JPJ: My lyrics come from some place I have no idea about, but they come fast and furious or they don't come at all. "Revelation" is one of my favorite songs.

PSF: The songs, then, play you, rather than the other way around?

JPJ: Yeah, I don't know how to answer this. Here's an example: I'm falling asleep in my little loft bed in Danielson, CT, and I hear a song in my head. Suddenly, I realize that I've never heard it before. And I like it, so I get up, go out to the shop at the front of the building, grab my guitar and a pen and write down the words on a cardboard box while still trying to hear the song as I did in my sleep. That was "Prophet in His Prime." Did I write that, or did it write me?

PSF: Ever thought of adapting Bard to a rehearsed ensemble and expanded version, with strings and etc. - not that I'm saying you could afford it right now, but, if you could, would you?

JPJ: If I could, I'd stage it with a full orchestra and chorus - live, with real musicians.

PSF: What circuit do you follow when you tour?

JPJ: Whatever pays me.

PSF: What's your connection with the Rhode Island Progressive League?

JPJ: Don't know shit about it.

PSF: Given the sentiment of "Poodles from Hell" (from Broken Open), I'm guessing you're about as happy with the present Networking Society - the modus of the advantaged - we live in as I am.

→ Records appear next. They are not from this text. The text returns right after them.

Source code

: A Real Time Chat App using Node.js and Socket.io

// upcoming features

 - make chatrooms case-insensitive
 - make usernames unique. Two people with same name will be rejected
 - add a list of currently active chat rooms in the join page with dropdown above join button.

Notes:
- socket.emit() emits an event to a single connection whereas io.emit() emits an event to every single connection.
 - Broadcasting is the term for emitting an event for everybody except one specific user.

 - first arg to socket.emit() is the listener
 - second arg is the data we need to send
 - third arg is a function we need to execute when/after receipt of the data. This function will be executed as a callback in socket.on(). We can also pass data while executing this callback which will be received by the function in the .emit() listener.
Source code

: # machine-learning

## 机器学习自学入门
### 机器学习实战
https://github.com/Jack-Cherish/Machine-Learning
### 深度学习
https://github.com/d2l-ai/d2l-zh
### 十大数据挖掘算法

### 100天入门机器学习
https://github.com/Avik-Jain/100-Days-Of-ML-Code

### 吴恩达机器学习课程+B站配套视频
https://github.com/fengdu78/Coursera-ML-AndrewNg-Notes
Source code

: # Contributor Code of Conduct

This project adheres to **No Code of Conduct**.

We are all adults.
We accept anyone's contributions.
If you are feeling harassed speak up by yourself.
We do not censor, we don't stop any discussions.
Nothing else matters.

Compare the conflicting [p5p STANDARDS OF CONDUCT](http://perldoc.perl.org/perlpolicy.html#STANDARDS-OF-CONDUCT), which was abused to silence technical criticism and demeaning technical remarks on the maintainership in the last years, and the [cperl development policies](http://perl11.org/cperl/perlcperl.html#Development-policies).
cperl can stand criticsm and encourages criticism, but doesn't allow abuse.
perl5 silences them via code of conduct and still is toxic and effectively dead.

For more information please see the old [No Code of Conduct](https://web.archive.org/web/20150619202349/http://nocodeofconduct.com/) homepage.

As someone who rightly criticizes the too many foibles of the human creature, eventually some sort of political foundation forms. Where do your political convictions - or ideas - fall?

JPJ: I don't really understand politics. I don't feel competent to talk about politics in general, though I have my likes and dislikes. It's curious how the meaning of the word "cynic" has changed. Originally, it meant someone who believes in virtue and self control. Now when we say someone's "cynical," it means they believe people are motivated only by selfishness. You almost see the sneer on someone's face....

We all have the need to experience our personal power in life. That drive is supreme, and if there's a "purpose" to life, it must have something to do with learning how to be effective in expressing personal power. Politics is the public arena for that personal power. Of one thing I'm certain: the desire for power, when understood as power over others, is a dead end, a trap, the opposite of freedom. When all avenues for personal power, which I see as nothing less than personal creativity, are blocked, then violence is the result - violence against the self, violence against others - and violence is the passive surrender to feelings, not the creative expression of them.

Politics is an honorable calling and needs honorable people. This cynicism, which is sexy and seems to be so clever, only alienates, not just from the outside world, but from our most intimate people. Cynicism poisons the soul. What do we do about this disease of our age? It's also curious to me how "liberals" can have such a low opinion of people and "conservatives" don't seem to give a damn about conserving anything except their own lifestyle.

I believe in human beings. I believe people are inherently good, though we sure are capable of a lot of nastiness. I also feel a lot of shame and depression about things I can't control. I'm pretty much like a lot of people I know. I'm probably at my best in my work and from time to time in my close personal relationships. I believe in love and work. I believe in kindness and honesty and having fun. What else ya got?